The good people at Intelligent Environments say they can do better for security with their Emoji-based passcode system than the traditional numbers-based system. Why? Greater variety of potential combinations – there are more potential combinations of the 44 emojis than there are of the numbers 0-10.
And, they say, those passcodes are actually likely to be easier for users to remember since images tends to stick in the human mind somewhat better than strings of numbers and letters (especially if that string is random, which most security experts recommend in the hopes of making it harder to crack). If company reports are accurate, some digital banks have already expressed interest in the idea.
“Why can’t financial service be fun and innovative?” asked David Webber, managing director of Intelligent Environment, who noted the system is meant to appeal to younger users (those between the ages of 15 and 25).
“It’s just another method of logging in. I don’t think it’s patentable. But I do think we are the first people to have thought of it,” he told BBC.
Cybersecurity expert Professor Alan Woodward said that in some sense this is the shape of things right now, since the use of patterns and images as opposed to letters and numbers has already been employed by some firms as a useful alternative.
“I think this is an interesting and potentially valuable step forward,” he noted. “If we persist in using passwords, which seem to be here for a while yet, we need to recognize how humans think and make these as easy to remember as possible. The combinations and permutations present a would-be hacker with having to run through a number of cycles that is even greater than they do for so-called dictionary attacks.”

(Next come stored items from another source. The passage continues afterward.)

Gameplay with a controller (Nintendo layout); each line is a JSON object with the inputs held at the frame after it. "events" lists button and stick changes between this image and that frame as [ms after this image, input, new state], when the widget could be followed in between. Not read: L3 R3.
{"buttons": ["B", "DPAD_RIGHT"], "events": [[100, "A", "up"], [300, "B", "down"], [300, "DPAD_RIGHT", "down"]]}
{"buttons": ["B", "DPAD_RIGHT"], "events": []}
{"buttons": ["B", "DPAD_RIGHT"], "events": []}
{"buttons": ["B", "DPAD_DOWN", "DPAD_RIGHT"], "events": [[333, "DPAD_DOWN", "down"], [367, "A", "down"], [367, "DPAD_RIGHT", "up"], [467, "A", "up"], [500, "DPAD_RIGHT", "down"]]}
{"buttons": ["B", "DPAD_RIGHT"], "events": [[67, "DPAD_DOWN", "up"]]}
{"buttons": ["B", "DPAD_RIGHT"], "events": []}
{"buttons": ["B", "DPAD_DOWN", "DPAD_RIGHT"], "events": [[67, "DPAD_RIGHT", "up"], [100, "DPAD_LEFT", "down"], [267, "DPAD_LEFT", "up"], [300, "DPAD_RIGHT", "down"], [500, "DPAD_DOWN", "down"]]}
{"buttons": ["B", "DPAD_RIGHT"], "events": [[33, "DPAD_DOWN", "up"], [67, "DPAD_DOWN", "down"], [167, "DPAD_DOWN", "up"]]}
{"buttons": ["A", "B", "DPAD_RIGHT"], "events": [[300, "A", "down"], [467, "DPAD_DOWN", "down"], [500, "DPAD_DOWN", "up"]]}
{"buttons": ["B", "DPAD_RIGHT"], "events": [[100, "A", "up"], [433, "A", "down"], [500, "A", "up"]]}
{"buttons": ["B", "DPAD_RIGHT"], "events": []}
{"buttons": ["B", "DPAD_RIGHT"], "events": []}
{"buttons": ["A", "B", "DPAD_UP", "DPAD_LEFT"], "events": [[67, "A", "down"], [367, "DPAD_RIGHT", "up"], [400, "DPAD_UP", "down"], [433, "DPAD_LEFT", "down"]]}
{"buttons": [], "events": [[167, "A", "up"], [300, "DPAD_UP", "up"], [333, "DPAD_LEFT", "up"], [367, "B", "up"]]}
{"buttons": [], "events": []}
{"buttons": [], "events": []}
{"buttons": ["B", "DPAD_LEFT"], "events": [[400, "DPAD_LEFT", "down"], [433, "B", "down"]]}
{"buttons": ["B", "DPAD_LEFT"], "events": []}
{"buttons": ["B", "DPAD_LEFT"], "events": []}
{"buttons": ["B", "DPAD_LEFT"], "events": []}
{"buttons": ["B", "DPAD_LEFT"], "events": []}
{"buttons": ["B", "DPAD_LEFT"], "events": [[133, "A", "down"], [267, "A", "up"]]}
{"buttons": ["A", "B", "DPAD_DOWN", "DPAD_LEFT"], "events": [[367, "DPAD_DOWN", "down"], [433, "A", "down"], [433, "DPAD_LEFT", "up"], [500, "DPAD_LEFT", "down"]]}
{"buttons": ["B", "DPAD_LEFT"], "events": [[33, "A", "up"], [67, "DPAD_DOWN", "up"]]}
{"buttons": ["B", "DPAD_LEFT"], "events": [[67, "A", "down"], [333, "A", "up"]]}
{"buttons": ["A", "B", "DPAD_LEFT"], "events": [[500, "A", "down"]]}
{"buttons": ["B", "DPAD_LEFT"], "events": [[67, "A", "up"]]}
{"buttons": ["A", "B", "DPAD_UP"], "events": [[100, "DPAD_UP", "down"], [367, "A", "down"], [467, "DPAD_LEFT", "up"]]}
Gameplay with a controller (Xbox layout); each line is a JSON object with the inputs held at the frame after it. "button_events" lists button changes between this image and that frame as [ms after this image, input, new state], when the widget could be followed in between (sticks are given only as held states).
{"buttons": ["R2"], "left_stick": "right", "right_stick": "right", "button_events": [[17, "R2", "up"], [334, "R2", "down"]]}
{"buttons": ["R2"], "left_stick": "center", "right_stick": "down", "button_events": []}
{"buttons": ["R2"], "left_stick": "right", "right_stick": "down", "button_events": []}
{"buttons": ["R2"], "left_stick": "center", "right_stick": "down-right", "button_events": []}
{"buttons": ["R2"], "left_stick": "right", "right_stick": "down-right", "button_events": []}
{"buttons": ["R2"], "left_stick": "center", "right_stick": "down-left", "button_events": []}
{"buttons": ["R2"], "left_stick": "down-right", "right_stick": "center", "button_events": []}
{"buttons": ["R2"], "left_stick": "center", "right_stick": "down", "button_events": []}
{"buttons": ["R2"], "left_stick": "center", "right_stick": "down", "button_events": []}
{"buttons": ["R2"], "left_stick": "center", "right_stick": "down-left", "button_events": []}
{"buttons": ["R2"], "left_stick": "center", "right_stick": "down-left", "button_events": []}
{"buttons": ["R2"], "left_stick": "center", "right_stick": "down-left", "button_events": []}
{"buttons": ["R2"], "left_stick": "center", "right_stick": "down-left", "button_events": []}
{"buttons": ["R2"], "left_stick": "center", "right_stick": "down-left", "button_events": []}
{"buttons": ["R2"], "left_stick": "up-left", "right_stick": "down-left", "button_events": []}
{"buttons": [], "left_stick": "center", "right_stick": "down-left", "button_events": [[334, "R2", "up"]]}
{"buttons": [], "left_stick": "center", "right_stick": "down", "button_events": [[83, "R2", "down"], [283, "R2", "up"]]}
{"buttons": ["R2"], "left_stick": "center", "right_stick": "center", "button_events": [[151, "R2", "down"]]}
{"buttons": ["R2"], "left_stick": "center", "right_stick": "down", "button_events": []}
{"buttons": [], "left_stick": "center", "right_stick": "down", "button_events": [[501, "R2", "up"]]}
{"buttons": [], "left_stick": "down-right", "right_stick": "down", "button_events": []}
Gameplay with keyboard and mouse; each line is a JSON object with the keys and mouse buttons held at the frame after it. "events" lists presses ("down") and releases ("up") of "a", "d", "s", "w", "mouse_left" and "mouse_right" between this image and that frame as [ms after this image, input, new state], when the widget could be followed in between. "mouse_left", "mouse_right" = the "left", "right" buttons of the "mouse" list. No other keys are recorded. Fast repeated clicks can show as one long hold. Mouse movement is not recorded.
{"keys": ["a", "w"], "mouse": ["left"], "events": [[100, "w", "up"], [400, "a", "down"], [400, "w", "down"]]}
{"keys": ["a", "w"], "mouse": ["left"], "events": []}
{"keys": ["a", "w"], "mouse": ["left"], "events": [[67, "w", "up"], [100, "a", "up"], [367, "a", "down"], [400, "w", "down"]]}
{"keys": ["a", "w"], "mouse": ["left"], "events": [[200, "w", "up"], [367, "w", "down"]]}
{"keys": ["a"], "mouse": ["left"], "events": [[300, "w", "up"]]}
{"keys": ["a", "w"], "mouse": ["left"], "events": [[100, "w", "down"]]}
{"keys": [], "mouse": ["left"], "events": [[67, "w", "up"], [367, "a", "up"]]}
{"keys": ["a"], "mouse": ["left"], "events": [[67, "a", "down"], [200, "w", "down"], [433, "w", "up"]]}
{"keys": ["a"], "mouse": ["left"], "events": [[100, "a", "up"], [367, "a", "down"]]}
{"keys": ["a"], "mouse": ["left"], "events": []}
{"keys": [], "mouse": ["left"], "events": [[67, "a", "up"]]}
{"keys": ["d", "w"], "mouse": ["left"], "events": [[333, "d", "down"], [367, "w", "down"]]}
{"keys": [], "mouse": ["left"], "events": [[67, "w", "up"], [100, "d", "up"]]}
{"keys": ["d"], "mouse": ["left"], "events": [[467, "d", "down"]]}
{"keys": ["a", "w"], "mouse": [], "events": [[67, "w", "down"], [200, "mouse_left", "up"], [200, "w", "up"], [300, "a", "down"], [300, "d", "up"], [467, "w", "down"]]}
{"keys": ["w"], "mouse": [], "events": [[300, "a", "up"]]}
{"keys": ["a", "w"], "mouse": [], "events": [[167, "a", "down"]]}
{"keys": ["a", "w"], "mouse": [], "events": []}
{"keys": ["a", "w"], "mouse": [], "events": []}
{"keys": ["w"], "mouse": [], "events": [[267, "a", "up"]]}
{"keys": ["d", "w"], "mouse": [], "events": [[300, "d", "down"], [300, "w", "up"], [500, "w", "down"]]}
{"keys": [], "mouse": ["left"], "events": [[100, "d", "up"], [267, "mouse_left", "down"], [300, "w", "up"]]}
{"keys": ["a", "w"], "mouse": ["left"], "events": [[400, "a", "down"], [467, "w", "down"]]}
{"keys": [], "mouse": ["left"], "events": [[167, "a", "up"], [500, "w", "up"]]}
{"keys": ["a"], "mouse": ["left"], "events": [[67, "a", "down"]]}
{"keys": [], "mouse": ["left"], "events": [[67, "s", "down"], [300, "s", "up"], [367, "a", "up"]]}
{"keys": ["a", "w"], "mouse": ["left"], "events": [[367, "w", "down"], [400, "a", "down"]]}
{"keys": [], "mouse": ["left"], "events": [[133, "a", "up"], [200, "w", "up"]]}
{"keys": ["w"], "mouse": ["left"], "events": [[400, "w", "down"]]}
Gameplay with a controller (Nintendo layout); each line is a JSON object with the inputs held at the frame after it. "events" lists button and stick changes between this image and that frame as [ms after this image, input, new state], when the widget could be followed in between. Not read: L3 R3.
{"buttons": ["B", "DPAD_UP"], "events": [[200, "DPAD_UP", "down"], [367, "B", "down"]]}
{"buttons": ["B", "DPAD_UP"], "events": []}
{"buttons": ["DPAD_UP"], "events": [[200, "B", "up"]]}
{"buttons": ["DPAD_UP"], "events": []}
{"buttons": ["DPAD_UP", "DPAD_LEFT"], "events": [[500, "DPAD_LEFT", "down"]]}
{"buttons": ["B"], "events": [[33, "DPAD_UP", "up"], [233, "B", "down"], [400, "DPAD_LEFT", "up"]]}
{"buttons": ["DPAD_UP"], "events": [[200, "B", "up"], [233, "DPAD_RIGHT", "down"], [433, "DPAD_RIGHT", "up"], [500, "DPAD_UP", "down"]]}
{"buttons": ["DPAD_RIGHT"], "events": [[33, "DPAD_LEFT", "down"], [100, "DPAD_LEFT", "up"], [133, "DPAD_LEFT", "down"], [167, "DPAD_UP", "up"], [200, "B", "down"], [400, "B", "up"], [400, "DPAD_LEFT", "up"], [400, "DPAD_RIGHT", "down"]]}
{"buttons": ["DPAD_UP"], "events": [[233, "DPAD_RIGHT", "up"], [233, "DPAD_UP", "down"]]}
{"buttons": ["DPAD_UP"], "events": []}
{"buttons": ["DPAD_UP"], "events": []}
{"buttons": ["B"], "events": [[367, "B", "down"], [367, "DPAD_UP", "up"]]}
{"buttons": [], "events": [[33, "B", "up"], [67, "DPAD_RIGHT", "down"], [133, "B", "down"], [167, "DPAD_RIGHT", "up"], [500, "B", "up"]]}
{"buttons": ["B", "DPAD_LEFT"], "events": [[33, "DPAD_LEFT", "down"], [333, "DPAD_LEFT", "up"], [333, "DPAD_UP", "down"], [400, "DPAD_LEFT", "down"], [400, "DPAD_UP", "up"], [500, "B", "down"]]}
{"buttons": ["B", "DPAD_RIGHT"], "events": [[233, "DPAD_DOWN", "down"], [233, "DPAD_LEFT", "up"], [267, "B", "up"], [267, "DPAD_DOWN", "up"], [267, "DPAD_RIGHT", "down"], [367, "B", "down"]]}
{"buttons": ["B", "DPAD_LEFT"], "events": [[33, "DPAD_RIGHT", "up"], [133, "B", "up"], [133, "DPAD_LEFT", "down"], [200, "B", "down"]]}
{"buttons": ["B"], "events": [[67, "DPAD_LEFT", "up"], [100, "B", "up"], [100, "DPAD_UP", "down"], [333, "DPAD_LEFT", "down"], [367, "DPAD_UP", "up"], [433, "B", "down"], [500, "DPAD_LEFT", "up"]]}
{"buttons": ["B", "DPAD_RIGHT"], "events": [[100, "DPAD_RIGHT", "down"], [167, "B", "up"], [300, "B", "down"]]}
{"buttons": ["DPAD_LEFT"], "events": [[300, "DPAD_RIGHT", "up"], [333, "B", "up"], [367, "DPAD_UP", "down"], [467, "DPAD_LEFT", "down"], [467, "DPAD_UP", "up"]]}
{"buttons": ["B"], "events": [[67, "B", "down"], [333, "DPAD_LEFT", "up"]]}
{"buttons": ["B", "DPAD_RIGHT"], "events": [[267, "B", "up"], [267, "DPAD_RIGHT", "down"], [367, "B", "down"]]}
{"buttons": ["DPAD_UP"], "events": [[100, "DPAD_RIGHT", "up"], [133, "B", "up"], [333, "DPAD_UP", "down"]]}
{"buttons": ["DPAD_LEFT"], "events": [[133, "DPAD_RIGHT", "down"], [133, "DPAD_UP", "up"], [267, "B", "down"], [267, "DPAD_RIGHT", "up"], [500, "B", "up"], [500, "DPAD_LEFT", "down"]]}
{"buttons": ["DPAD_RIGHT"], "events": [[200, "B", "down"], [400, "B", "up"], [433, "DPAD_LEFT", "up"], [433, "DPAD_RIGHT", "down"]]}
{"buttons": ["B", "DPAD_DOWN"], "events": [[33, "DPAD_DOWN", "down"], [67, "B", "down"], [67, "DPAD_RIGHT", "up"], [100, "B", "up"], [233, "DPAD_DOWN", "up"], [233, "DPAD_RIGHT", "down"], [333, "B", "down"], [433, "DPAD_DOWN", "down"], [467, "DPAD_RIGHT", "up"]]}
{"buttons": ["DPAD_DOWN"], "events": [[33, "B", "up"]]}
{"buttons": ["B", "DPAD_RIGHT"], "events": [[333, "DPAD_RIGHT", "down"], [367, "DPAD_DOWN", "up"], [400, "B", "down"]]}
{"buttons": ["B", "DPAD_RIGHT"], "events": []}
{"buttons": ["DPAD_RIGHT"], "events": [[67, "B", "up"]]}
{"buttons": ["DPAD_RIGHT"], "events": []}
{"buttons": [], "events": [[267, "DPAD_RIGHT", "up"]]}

However, Woodward did note that hackers are a shockingly resilient and adaptable group.
“But I’m sure there are hackers who will work on breaking into these systems, so I think it still makes sense to have some sort of two-factor authentication.”
And, as it turns out, this offers a chance for a system that is easier to break. People may be hardwired to remember pictures, but memory champion Michael Tipper told BBC that people will always find the easier way to generate something they are supposed to remember.
“Statistically it will be harder to crack – but if you’re presented with a screen of emojis and you can’t be bothered to remember a sequence, you’re going to pick the ones in the four corners or the top row – and then you are left with an equally insecure technology.”